**Task goal:**
An exact copy of all the data is required, with pictures left out.

START Provided information

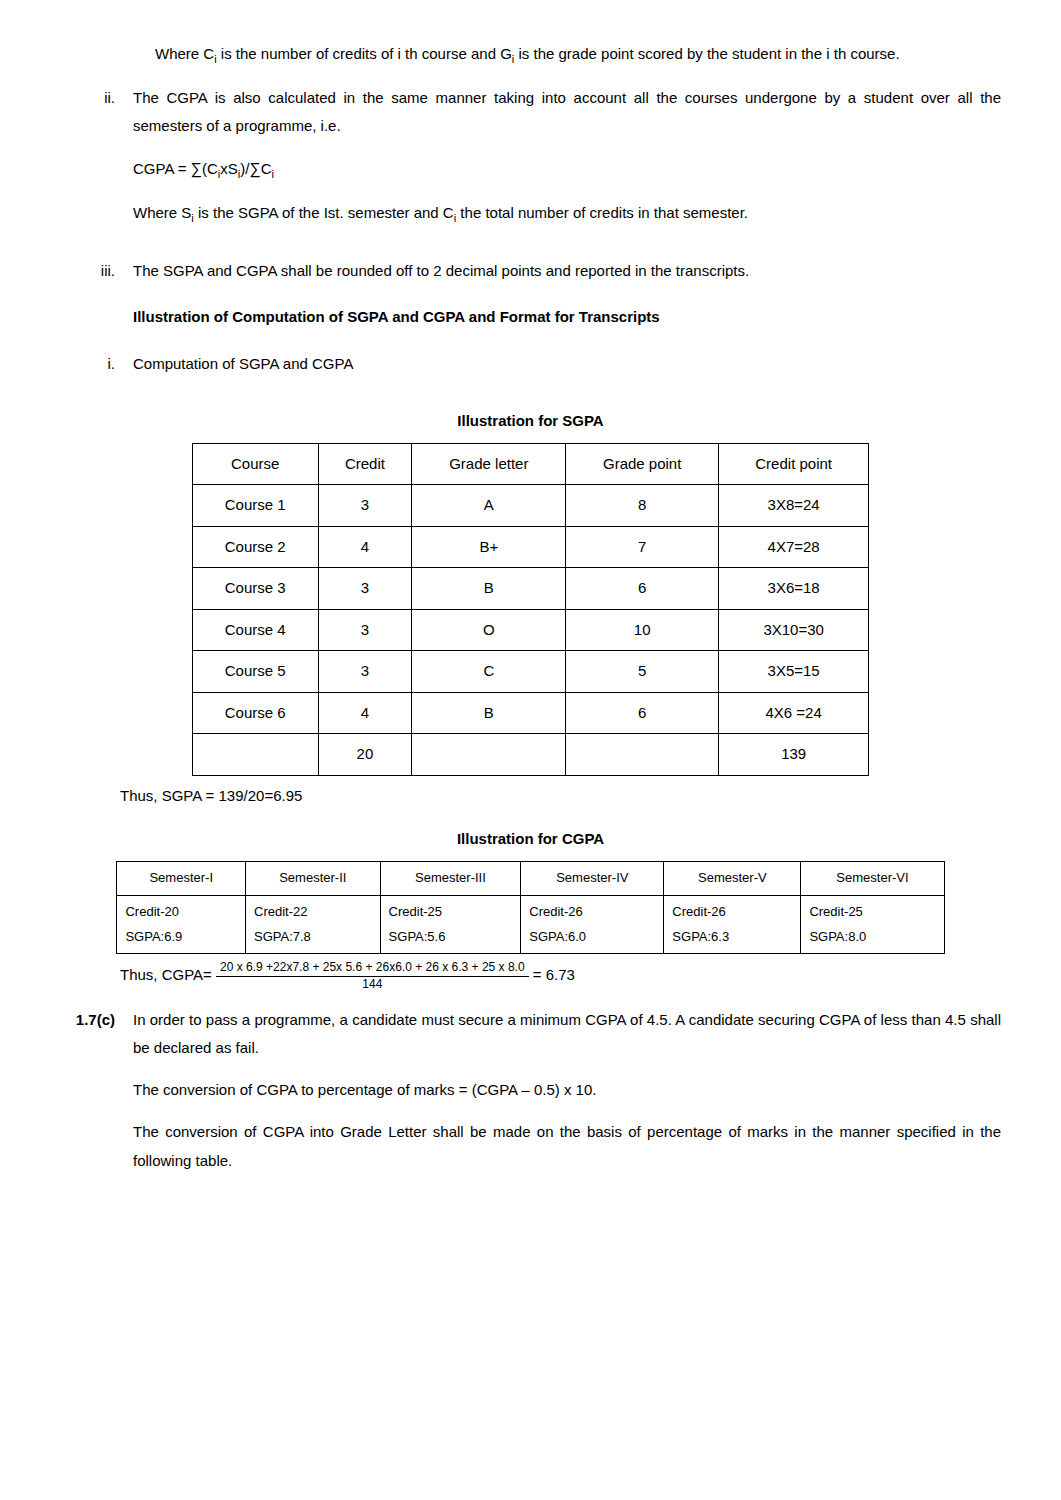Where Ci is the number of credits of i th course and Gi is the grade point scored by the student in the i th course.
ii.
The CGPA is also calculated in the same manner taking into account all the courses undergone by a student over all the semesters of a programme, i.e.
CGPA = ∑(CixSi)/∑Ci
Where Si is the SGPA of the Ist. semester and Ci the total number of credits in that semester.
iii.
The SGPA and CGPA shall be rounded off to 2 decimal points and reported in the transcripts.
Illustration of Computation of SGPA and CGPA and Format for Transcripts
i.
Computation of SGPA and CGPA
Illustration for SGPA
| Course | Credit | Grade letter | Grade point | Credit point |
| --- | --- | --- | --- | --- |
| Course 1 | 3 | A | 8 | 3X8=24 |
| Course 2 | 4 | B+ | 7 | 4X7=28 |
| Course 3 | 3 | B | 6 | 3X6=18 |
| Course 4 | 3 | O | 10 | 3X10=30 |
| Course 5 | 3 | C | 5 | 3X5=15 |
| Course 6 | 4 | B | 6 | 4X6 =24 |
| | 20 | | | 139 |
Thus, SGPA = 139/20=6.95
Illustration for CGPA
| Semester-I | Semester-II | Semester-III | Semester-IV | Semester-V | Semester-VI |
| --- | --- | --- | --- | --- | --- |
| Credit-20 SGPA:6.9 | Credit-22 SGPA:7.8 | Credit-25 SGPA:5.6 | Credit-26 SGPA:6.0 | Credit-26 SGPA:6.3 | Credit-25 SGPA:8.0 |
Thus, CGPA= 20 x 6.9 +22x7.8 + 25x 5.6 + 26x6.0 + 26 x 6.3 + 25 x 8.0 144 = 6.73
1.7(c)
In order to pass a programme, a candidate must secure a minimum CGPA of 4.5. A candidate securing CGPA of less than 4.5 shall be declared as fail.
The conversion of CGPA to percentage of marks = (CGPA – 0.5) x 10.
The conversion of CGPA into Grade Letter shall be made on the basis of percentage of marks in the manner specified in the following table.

END Provided information

**Result of the exercise:**
Where Ci is the number of credits of i th course and Gi is the grade point scored by the student in the i th course.
ii.
The CGPA is also calculated in the same manner taking into account all the courses undergone by a student over all the semesters of a programme, i.e.
CGPA = ∑(CixSi)/∑Ci
Where Si is the SGPA of the Ist. semester and Ci the total number of credits in that semester.
iii.
The SGPA and CGPA shall be rounded off to 2 decimal points and reported in the transcripts.
Illustration of Computation of SGPA and CGPA and Format for Transcripts
i.
Computation of SGPA and CGPA
Illustration for SGPA
| Course | Credit | Grade letter | Grade point | Credit point |
| --- | --- | --- | --- | --- |
| Course 1 | 3 | A | 8 | 3X8=24 |
| Course 2 | 4 | B+ | 7 | 4X7=28 |
| Course 3 | 3 | B | 6 | 3X6=18 |
| Course 4 | 3 | O | 10 | 3X10=30 |
| Course 5 | 3 | C | 5 | 3X5=15 |
| Course 6 | 4 | B | 6 | 4X6 =24 |
| | 20 | | | 139 |
Thus, SGPA = 139/20=6.95
Illustration for CGPA
| Semester-I | Semester-II | Semester-III | Semester-IV | Semester-V | Semester-VI |
| --- | --- | --- | --- | --- | --- |
| Credit-20 SGPA:6.9 | Credit-22 SGPA:7.8 | Credit-25 SGPA:5.6 | Credit-26 SGPA:6.0 | Credit-26 SGPA:6.3 | Credit-25 SGPA:8.0 |
Thus, CGPA= 20 x 6.9 +22x7.8 + 25x 5.6 + 26x6.0 + 26 x 6.3 + 25 x 8.0 144 = 6.73
1.7(c)
In order to pass a programme, a candidate must secure a minimum CGPA of 4.5. A candidate securing CGPA of less than 4.5 shall be declared as fail.
The conversion of CGPA to percentage of marks = (CGPA – 0.5) x 10.
The conversion of CGPA into Grade Letter shall be made on the basis of percentage of marks in the manner specified in the following table.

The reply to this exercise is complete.